In two unanimous decisions yesterday, the U.S. Supreme Court addressed the standards for granting and reviewing attorneys’ fees under 35.U.S.C. § 285 in Octane Fitness, LLC v. Icon Health & Fitness, Inc.1 and Highmark Inc. v. Allcare Health Management System, Inc.2 Overturning Brooks Furniture Manufacturing, Inc. v. Dutailier International, Inc.,3 the Supreme Court held that district courts can award attorneys’ fees in a case that simply “stands out from others” and that such decisions are entitled to deference on appeal.

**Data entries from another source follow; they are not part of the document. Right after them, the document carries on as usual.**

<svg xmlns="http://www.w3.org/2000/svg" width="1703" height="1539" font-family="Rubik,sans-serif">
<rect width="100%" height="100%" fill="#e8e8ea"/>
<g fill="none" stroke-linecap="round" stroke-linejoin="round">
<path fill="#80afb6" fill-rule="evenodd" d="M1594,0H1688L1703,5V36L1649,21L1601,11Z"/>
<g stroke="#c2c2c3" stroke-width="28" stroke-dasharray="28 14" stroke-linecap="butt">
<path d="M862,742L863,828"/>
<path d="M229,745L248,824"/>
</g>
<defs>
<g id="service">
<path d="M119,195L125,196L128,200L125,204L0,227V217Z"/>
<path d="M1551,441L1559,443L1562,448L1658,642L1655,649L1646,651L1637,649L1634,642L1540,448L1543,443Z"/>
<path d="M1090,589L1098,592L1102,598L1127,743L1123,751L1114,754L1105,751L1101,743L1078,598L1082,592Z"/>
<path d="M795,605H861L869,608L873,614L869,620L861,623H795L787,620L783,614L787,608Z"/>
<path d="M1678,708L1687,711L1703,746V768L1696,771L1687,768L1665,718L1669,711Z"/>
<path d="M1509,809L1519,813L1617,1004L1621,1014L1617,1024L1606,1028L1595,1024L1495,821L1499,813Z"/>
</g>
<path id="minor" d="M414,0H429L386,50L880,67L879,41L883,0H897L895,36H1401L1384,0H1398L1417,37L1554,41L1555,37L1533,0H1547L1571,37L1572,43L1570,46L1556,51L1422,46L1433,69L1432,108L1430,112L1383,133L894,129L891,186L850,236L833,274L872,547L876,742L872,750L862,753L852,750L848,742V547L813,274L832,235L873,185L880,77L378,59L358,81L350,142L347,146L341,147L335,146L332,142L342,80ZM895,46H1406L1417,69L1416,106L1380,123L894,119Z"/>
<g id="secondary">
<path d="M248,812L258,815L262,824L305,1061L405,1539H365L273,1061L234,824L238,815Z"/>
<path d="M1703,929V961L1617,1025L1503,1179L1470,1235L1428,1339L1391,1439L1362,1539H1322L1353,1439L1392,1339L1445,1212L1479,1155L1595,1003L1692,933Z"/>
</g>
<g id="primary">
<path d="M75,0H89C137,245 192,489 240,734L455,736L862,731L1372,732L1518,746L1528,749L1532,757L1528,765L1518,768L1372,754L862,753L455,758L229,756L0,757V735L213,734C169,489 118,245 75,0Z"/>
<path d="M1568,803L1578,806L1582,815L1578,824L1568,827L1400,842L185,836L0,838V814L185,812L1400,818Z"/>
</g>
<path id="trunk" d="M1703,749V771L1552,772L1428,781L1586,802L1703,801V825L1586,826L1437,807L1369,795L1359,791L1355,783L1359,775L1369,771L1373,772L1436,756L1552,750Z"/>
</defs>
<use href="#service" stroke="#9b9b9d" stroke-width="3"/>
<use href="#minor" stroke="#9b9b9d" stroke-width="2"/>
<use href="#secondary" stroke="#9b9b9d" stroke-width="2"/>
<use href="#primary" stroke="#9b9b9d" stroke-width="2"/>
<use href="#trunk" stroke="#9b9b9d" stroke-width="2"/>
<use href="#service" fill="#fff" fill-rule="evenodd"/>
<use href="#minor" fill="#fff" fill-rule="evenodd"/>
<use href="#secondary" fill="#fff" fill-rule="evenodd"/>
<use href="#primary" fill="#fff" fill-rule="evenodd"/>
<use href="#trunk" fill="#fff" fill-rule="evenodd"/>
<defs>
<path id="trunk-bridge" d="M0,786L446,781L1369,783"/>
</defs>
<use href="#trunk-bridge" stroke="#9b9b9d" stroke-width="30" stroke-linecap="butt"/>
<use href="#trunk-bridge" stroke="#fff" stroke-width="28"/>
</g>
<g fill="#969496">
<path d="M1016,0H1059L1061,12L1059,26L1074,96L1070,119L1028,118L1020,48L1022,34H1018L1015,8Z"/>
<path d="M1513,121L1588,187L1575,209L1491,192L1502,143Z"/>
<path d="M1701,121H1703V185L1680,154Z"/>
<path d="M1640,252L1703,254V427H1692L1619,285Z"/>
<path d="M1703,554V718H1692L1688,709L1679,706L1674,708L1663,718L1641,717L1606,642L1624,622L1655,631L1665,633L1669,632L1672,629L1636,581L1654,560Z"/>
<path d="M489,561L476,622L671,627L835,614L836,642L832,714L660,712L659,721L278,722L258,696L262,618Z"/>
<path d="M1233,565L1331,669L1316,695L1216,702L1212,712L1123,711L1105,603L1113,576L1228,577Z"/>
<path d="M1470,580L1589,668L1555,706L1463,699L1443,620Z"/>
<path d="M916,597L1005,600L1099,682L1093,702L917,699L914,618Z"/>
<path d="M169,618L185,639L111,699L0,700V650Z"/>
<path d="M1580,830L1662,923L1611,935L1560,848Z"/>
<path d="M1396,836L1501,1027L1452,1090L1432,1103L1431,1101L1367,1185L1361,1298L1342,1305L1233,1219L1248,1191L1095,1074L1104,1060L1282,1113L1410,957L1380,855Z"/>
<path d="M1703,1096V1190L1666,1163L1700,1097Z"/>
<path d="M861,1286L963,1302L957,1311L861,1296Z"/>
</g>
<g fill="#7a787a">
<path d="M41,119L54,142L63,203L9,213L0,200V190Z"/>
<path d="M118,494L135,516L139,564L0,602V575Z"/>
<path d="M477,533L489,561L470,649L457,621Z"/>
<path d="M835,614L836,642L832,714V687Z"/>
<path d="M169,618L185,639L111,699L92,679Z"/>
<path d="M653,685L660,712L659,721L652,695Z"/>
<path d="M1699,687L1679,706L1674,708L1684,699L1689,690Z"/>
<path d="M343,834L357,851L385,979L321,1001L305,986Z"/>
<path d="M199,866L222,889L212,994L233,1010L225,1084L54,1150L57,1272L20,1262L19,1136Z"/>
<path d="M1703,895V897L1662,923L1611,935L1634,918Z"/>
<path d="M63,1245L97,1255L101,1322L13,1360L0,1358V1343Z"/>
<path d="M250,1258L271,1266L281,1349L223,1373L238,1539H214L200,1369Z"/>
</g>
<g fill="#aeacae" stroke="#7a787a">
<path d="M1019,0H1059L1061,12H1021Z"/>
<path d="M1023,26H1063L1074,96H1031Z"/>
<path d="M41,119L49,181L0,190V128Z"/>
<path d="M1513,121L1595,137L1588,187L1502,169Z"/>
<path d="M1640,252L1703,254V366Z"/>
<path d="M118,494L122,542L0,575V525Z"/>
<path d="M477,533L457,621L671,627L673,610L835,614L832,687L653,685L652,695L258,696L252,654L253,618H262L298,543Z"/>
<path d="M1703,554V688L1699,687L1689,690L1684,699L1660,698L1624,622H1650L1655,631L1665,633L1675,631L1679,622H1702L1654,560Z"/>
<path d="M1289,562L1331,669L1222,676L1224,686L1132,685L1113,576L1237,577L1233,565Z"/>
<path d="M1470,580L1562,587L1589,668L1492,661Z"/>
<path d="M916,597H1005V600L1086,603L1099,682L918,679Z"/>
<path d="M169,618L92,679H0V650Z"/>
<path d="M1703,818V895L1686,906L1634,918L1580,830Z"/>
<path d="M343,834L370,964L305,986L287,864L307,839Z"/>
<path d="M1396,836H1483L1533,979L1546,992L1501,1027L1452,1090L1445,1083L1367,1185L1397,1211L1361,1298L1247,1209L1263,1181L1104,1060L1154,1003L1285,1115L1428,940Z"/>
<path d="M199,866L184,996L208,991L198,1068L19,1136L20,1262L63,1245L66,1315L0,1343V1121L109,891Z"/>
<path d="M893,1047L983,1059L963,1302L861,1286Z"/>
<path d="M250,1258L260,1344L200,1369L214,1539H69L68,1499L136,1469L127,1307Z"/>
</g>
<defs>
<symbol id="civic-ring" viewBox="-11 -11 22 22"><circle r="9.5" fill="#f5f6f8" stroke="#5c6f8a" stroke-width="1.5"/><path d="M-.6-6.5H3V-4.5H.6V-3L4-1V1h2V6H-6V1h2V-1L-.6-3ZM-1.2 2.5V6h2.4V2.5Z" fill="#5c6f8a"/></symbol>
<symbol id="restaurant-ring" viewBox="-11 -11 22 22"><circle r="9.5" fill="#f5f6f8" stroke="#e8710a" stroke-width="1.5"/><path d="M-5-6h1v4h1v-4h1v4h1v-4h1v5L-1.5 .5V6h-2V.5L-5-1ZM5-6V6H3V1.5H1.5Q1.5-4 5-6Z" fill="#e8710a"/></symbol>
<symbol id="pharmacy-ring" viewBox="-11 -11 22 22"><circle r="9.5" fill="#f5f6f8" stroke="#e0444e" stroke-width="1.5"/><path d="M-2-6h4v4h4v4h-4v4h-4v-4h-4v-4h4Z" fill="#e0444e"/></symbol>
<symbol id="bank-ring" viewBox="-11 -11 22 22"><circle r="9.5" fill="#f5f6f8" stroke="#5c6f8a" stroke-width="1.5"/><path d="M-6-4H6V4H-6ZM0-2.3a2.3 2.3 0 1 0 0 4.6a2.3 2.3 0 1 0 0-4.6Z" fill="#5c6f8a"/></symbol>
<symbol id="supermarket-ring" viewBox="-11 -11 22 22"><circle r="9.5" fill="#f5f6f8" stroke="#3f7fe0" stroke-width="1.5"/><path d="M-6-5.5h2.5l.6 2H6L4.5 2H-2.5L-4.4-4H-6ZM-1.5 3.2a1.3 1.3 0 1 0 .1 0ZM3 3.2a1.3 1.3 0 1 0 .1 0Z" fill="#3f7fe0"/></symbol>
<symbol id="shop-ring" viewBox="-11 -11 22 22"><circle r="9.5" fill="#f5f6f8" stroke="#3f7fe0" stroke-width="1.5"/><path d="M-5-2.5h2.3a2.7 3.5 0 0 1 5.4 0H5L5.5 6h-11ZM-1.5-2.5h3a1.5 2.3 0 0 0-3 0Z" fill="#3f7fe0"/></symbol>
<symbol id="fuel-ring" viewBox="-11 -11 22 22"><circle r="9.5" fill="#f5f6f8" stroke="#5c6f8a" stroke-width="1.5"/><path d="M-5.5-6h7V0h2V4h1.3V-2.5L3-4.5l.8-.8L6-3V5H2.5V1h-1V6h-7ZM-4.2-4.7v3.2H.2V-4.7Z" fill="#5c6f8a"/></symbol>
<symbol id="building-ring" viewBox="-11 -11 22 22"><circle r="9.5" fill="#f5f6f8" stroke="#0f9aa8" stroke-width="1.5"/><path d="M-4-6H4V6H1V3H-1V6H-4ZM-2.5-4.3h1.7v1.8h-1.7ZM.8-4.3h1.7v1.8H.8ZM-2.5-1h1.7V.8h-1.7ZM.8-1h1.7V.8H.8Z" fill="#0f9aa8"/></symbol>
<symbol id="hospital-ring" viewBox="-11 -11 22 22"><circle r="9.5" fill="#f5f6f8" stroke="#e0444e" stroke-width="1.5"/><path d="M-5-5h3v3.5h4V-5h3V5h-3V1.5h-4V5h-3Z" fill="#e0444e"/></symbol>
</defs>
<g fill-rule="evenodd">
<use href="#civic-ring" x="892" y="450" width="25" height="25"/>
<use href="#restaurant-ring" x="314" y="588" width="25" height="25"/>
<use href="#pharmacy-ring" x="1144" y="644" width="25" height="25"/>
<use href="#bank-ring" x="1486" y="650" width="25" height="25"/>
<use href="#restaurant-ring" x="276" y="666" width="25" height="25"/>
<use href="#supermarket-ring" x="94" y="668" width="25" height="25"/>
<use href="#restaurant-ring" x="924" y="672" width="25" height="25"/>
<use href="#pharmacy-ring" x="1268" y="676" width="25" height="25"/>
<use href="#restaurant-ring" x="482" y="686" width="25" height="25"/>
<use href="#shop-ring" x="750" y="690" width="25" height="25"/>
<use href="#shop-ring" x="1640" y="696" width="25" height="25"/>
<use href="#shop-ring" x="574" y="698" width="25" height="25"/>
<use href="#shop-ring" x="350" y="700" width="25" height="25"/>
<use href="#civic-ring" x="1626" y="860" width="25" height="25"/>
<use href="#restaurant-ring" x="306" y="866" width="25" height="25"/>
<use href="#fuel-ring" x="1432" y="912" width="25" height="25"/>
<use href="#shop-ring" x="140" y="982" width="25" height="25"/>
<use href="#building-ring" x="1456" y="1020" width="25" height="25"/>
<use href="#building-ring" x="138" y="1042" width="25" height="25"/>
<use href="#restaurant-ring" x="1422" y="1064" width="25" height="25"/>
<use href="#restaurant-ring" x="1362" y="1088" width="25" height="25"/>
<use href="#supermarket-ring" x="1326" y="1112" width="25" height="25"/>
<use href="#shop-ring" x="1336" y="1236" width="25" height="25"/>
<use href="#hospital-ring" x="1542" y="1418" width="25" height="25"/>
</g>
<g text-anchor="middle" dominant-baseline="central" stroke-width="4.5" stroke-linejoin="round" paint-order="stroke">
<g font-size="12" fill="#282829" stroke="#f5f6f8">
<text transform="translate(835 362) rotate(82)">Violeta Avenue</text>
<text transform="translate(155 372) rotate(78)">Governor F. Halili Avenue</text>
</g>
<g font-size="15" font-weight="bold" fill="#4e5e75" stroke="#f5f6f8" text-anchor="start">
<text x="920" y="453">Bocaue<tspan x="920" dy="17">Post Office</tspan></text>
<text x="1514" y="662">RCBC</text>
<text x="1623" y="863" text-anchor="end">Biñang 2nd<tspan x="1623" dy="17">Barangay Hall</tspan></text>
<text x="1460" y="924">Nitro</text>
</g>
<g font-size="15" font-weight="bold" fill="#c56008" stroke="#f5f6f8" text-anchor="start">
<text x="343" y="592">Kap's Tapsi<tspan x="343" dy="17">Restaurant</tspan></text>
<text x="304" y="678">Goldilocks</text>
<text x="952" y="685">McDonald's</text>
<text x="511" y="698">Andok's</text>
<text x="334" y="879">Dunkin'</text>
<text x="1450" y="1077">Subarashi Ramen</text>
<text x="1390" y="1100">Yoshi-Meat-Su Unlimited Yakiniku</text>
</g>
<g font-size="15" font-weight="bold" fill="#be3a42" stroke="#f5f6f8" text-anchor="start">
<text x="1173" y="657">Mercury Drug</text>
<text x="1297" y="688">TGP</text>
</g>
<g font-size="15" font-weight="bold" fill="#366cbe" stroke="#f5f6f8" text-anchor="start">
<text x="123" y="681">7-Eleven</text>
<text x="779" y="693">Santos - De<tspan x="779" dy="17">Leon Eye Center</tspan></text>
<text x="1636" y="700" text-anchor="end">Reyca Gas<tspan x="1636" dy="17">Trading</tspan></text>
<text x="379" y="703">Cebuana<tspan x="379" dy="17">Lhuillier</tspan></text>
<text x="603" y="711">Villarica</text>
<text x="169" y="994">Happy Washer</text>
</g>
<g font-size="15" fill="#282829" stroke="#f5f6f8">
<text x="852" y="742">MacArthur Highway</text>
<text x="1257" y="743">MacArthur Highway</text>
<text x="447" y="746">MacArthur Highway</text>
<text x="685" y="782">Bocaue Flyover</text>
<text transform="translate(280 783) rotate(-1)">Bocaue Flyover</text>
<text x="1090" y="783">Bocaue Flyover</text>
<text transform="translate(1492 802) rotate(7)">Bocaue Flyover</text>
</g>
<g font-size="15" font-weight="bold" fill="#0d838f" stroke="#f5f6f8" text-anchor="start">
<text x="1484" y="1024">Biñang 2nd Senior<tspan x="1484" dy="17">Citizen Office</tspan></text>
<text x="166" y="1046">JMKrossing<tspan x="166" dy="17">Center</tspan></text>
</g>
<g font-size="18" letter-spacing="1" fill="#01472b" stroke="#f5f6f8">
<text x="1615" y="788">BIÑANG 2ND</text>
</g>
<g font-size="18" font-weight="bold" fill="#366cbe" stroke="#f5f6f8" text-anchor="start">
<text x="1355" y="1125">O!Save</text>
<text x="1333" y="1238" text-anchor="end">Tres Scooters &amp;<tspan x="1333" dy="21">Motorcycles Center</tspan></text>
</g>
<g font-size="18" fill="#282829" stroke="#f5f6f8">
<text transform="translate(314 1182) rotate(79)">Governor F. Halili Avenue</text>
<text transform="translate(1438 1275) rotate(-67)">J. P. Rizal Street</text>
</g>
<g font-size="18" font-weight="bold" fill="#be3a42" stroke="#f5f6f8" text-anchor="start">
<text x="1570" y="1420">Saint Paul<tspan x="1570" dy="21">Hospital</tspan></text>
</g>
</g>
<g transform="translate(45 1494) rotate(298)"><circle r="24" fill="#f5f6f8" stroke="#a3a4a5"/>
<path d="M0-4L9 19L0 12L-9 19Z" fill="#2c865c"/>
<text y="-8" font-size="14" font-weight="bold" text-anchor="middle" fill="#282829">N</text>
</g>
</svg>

In Octane Fitness, the Supreme Court held that the Federal Circuit’s framework set forth in Brooks Furniture was too rigid and demanding, such that it rendered 35.U.S.C. § 285 superfluous.4 Instead, the Supreme Court ruled that district courts are to determine whether cases are “exceptional” in a case-by-case exercise of their discretion, considering the totality of the circumstances.5 Citing copyright law, the Court enumerated a list of “nonexclusive” factors, including “frivolousness, motivation, objective unreasonableness (both in the factual and legal components of the case) and the need in particular circumstances to advance considerations of compensation and deterrence.”6 The Court also held that the clear and convincing evidence standard was not justified and that patent litigation has always been governed by a preponderance of the evidence standard.7
In Highmark, the Supreme Court further held that the de novo standard set forth in Brooks Furniture was too high, instead ruling that the appropriate standard of review was abuse of discretion.8
The Federal Circuit standard for attorneys’ fees under Brooks Furniture required that a case either: (1) involve litigation-related misconduct or (2) be both “objectively baseless” and “brought in subjective bad faith.”9 The Supreme Court found that the first category was overly rigid in using independently sanctionable conduct as a benchmark because it excludes the case in which “unreasonable conduct—while not necessarily independently sanctionable—is nonetheless so ‘exceptional’ as to justify an award of fees.”10 As to the second category, the Supreme Court found that either prong would be sufficient to make a case “exceptional.”11
The Supreme Court based its decision on the language of § 285 and determined that the only constraint imposed was that the award of attorneys’ fees be reserved for “exceptional” cases.12 In deciding the meaning of “exceptional,” the Supreme Court looked at the ordinary meaning, concluding that “exceptional” meant “uncommon,” “rare,” or “not ordinary.”13 Accordingly, an “exceptional” case “is simply one that stands out from others with respect to the substantive strength of a party’s litigating position (considering both the governing law and the facts of the case) or the unreasonable manner in which the case was litigated.”14 With respect to the evidentiary standard, the Supreme Court reasoned, “Section 285 demands a simple discretionary inquiry; it imposes no specific evidentiary burden, much less such a high one.”15
The Supreme Court’s decisions ostensibly lower the standard for district courts to award attorneys’ fees in patent cases. As a result, at least in the near term, the decisions will likely increase the willingness of patent defendants to seek an award of attorneys’ fees in cases where a plaintiff has asserted a weak patent. It could be several years before we know whether district courts will grant such fee awards more frequently using the new Supreme Court “exceptional” case standard than they did using the old Federal Circuit standard.